Information compiled by the GradSchools.com team - last updated November 2010
Studying In the field
Anthropology traditionally is a broad discipline that embraces the study of humanity in its multiple facets: humans as a biological species in physical and biological anthropology; human culture and society in cultural anthropology; and the history and prehistory of humanity in archaeology. The concept of "culture" is at the heart of these multiple subfields; it is this concept that distinguishes physical anthropology from biology, for example, and archaeology from geology. In recent years additional specializations have arisen, notably medical anthropology.

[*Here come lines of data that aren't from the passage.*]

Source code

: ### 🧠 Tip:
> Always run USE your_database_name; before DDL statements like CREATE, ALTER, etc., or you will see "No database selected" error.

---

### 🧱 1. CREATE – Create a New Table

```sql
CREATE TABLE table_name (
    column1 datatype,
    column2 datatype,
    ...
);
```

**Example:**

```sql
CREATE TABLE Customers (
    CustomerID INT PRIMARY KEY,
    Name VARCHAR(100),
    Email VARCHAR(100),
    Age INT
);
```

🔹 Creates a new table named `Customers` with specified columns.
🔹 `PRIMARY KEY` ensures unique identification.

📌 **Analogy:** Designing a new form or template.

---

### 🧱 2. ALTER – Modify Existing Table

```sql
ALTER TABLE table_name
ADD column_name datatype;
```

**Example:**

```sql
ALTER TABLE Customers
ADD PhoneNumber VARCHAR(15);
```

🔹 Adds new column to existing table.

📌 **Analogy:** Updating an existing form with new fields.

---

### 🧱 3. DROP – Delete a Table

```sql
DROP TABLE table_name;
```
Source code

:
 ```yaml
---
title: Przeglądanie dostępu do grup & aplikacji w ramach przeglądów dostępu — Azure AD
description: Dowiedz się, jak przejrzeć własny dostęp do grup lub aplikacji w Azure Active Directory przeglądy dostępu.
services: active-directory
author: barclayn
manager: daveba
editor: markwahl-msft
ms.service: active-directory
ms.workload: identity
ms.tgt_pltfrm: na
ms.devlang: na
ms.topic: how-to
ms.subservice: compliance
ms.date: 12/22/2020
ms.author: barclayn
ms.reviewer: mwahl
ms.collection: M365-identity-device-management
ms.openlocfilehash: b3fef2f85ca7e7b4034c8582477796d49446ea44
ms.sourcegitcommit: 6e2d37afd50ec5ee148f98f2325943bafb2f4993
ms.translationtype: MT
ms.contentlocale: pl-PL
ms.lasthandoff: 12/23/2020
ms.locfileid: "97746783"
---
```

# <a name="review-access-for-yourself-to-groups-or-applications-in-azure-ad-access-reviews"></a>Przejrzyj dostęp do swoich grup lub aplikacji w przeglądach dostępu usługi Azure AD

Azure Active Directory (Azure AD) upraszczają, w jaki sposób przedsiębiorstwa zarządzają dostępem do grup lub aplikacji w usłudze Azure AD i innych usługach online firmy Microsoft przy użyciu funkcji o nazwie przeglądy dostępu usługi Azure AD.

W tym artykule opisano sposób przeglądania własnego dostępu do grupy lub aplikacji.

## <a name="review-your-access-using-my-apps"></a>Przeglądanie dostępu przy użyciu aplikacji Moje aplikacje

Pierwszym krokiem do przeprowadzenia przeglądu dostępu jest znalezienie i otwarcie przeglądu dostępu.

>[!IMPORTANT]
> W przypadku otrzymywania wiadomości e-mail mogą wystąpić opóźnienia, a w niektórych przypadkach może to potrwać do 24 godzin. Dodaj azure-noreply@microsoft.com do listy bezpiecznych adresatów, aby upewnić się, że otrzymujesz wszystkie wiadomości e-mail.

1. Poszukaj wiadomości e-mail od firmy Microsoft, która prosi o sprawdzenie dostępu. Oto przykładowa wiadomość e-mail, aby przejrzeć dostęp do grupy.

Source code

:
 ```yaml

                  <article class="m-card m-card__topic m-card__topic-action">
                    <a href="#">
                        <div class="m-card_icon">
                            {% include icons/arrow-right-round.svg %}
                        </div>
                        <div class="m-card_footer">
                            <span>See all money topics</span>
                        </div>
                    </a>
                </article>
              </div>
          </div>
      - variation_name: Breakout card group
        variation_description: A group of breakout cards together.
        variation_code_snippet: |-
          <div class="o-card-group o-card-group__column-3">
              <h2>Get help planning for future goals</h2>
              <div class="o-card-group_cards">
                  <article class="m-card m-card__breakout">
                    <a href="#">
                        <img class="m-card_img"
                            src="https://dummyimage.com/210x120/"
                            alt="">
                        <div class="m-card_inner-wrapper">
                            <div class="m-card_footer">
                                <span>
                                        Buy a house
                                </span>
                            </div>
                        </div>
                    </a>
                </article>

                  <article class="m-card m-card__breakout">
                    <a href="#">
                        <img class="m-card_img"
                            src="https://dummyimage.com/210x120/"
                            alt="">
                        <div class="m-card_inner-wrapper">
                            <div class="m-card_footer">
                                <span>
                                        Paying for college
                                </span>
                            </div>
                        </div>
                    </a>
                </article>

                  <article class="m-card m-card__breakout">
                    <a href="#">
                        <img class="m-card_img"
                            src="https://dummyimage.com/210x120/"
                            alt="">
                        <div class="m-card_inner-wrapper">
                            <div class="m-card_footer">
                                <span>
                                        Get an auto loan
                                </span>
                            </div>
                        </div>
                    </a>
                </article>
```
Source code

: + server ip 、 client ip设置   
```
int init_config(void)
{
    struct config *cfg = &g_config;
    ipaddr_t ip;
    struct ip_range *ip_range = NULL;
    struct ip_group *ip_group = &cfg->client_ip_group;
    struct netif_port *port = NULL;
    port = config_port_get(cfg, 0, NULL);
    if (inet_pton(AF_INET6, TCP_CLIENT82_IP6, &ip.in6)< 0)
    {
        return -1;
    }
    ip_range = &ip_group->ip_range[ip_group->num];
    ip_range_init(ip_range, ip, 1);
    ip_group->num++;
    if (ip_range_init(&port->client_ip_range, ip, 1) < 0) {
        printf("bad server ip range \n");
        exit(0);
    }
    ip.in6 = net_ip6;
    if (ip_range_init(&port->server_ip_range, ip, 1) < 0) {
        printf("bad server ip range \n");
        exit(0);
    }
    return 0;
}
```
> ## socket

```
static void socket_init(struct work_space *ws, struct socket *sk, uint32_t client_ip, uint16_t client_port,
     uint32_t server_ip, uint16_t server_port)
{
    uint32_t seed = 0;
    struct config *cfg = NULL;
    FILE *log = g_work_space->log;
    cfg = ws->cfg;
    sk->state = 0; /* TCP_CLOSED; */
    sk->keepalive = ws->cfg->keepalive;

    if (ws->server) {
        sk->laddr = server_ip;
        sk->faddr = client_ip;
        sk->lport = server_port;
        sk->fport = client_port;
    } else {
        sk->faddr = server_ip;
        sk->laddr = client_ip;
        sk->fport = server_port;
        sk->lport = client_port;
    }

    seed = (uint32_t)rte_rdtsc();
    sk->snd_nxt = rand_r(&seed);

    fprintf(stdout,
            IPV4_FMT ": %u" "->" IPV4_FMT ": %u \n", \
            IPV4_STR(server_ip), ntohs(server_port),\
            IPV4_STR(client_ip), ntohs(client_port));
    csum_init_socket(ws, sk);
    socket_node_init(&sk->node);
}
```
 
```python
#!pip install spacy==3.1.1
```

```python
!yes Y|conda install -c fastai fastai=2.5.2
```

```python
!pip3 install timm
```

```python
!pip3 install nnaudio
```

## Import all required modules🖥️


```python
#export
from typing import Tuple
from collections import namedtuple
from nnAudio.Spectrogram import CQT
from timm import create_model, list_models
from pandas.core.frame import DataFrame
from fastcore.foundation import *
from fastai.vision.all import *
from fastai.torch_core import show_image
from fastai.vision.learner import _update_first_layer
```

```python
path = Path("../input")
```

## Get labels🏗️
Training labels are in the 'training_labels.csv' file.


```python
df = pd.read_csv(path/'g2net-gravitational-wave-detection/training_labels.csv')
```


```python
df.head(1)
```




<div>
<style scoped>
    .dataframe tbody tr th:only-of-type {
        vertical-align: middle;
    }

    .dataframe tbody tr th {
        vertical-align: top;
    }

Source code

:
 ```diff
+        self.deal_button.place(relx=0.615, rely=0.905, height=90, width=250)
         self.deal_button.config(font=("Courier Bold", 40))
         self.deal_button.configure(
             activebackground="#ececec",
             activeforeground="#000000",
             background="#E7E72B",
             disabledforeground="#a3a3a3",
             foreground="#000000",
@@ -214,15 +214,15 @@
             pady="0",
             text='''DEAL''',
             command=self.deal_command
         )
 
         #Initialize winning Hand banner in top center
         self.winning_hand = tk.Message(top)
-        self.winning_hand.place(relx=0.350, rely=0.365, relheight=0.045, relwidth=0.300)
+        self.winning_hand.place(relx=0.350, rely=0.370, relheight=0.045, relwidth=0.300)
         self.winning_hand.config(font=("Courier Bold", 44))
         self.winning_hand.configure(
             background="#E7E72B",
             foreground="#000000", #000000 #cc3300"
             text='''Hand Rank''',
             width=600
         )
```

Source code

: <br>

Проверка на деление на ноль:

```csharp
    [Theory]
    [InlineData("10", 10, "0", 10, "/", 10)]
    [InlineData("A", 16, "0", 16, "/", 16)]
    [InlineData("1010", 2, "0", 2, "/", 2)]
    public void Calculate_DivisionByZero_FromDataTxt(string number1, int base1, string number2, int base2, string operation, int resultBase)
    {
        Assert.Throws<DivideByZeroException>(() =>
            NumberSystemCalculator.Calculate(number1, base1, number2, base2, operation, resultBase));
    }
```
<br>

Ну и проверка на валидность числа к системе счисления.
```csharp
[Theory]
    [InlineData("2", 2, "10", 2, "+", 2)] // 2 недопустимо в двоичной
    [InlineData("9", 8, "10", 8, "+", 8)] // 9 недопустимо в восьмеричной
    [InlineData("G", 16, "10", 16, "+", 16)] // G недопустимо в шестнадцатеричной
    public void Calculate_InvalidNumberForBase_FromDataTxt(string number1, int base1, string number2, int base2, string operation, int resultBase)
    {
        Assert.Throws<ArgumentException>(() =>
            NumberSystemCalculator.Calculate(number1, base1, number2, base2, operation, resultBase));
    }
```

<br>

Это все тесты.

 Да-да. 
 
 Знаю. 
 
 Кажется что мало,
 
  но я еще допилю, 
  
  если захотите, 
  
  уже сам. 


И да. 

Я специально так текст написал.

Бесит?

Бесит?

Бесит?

For much of its history, anthropology has been associated with the study of small-scale, tribal societies, or with the study of radically different cultures in remote parts of the world. More recently, however, Anthropologists have increasingly turned their attention to Western cultures and to complex, modern societies, where anthropological methods and concepts have been valuable and enlightening. It is no longer the case the graduate students must go off to some "primitive" tribe to conduct research; recent anthropological research with inner-city gangs, in hospitals, and with tourists, shows how anthropologists can creatively apply their methods and concepts to more familiar subjects as well.
Job opportunities in the field
For years the primary career path for professional anthropologists has been academic, and colleges and universities have been the major employers of anthropologists. Over the past couple of decades, however, anthropologists have been creating job opportunities in a variety of alternative settings, including the business world and government, health care, and international development. A Doctorate is normally expected in many of these careers, though it is still possible to find positions conducting anthropological research with Masters training.
Students also pursue graduate training in anthropology, particularly Masters degrees, as preparation for other careers or to enhance their training in another field. For example, a Masters degree in physical anthropology has often proven useful to students applying to medical school or dental school. Similarly, a Masters degree in applied anthropology could be valuable in fields such as marketing, public health, or education.